__RECORDS FOR THIS EXERCISE__:

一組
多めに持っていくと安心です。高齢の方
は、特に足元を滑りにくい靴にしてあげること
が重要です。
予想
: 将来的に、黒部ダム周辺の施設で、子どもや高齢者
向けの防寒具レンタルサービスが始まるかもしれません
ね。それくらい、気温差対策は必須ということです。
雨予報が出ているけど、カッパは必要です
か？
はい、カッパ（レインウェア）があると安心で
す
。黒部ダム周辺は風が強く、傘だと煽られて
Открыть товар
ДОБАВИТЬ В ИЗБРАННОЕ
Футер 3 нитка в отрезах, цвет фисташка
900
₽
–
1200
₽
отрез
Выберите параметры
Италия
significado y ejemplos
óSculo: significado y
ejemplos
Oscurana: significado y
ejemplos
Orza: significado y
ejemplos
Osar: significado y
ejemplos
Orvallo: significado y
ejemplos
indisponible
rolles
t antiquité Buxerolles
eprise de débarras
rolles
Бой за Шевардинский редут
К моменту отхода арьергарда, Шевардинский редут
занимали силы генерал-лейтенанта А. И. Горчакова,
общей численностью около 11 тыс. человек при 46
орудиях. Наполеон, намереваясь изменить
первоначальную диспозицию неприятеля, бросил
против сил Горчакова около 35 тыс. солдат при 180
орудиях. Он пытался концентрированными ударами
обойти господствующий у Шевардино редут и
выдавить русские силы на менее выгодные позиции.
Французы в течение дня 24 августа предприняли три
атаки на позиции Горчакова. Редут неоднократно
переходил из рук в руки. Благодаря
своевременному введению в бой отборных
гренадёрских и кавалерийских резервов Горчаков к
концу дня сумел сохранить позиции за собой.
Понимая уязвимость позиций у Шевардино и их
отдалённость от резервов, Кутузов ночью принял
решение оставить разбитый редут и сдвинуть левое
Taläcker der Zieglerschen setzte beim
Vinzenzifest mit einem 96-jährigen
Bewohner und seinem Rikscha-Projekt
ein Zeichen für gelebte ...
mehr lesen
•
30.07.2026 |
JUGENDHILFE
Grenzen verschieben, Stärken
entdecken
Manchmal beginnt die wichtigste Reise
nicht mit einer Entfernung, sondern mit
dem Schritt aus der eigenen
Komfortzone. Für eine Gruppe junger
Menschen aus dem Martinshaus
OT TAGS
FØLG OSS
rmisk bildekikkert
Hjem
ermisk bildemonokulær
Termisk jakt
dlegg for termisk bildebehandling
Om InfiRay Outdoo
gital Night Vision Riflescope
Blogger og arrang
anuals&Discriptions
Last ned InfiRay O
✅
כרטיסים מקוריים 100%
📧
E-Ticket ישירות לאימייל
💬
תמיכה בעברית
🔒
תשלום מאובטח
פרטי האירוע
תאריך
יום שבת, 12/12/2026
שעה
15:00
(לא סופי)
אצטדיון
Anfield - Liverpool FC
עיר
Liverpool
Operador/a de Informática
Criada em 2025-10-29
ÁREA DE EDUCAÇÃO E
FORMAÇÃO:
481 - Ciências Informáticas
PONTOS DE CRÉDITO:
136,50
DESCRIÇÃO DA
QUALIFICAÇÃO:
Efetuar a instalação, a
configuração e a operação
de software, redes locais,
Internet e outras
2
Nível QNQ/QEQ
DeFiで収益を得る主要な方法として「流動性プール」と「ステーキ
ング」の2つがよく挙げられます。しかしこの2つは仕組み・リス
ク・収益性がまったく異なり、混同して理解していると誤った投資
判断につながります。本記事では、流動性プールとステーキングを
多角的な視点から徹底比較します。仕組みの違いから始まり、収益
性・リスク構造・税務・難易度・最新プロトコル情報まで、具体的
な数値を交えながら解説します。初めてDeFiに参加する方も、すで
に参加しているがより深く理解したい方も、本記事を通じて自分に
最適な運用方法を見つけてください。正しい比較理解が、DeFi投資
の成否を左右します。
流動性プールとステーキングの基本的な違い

__ASSIGNED TASK__: Every line in the listing above should be repeated exactly.

__WRITTEN RESPONSE__:
一組
多めに持っていくと安心です。高齢の方
は、特に足元を滑りにくい靴にしてあげること
が重要です。
予想
: 将来的に、黒部ダム周辺の施設で、子どもや高齢者
向けの防寒具レンタルサービスが始まるかもしれません
ね。それくらい、気温差対策は必須ということです。
雨予報が出ているけど、カッパは必要です
か？
はい、カッパ（レインウェア）があると安心で
す
。黒部ダム周辺は風が強く、傘だと煽られて
Открыть товар
ДОБАВИТЬ В ИЗБРАННОЕ
Футер 3 нитка в отрезах, цвет фисташка
900
₽
–
1200
₽
отрез
Выберите параметры
Италия
significado y ejemplos
óSculo: significado y
ejemplos
Oscurana: significado y
ejemplos
Orza: significado y
ejemplos
Osar: significado y
ejemplos
Orvallo: significado y
ejemplos
indisponible
rolles
t antiquité Buxerolles
eprise de débarras
rolles
Бой за Шевардинский редут
К моменту отхода арьергарда, Шевардинский редут
занимали силы генерал-лейтенанта А. И. Горчакова,
общей численностью около 11 тыс. человек при 46
орудиях. Наполеон, намереваясь изменить
первоначальную диспозицию неприятеля, бросил
против сил Горчакова около 35 тыс. солдат при 180
орудиях. Он пытался концентрированными ударами
обойти господствующий у Шевардино редут и
выдавить русские силы на менее выгодные позиции.
Французы в течение дня 24 августа предприняли три
атаки на позиции Горчакова. Редут неоднократно
переходил из рук в руки. Благодаря
своевременному введению в бой отборных
гренадёрских и кавалерийских резервов Горчаков к
концу дня сумел сохранить позиции за собой.
Понимая уязвимость позиций у Шевардино и их
отдалённость от резервов, Кутузов ночью принял
решение оставить разбитый редут и сдвинуть левое
Taläcker der Zieglerschen setzte beim
Vinzenzifest mit einem 96-jährigen
Bewohner und seinem Rikscha-Projekt
ein Zeichen für gelebte ...
mehr lesen
•
30.07.2026 |
JUGENDHILFE
Grenzen verschieben, Stärken
entdecken
Manchmal beginnt die wichtigste Reise
nicht mit einer Entfernung, sondern mit
dem Schritt aus der eigenen
Komfortzone. Für eine Gruppe junger
Menschen aus dem Martinshaus
OT TAGS
FØLG OSS
rmisk bildekikkert
Hjem
ermisk bildemonokulær
Termisk jakt
dlegg for termisk bildebehandling
Om InfiRay Outdoo
gital Night Vision Riflescope
Blogger og arrang
anuals&Discriptions
Last ned InfiRay O
✅
כרטיסים מקוריים 100%
📧
E-Ticket ישירות לאימייל
💬
תמיכה בעברית
🔒
תשלום מאובטח
פרטי האירוע
תאריך
יום שבת, 12/12/2026
שעה
15:00
(לא סופי)
אצטדיון
Anfield - Liverpool FC
עיר
Liverpool
Operador/a de Informática
Criada em 2025-10-29
ÁREA DE EDUCAÇÃO E
FORMAÇÃO:
481 - Ciências Informáticas
PONTOS DE CRÉDITO:
136,50
DESCRIÇÃO DA
QUALIFICAÇÃO:
Efetuar a instalação, a
configuração e a operação
de software, redes locais,
Internet e outras
2
Nível QNQ/QEQ
DeFiで収益を得る主要な方法として「流動性プール」と「ステーキ
ング」の2つがよく挙げられます。しかしこの2つは仕組み・リス
ク・収益性がまったく異なり、混同して理解していると誤った投資
判断につながります。本記事では、流動性プールとステーキングを
多角的な視点から徹底比較します。仕組みの違いから始まり、収益
性・リスク構造・税務・難易度・最新プロトコル情報まで、具体的
な数値を交えながら解説します。初めてDeFiに参加する方も、すで
に参加しているがより深く理解したい方も、本記事を通じて自分に
最適な運用方法を見つけてください。正しい比較理解が、DeFi投資
の成否を左右します。
流動性プールとステーキングの基本的な違い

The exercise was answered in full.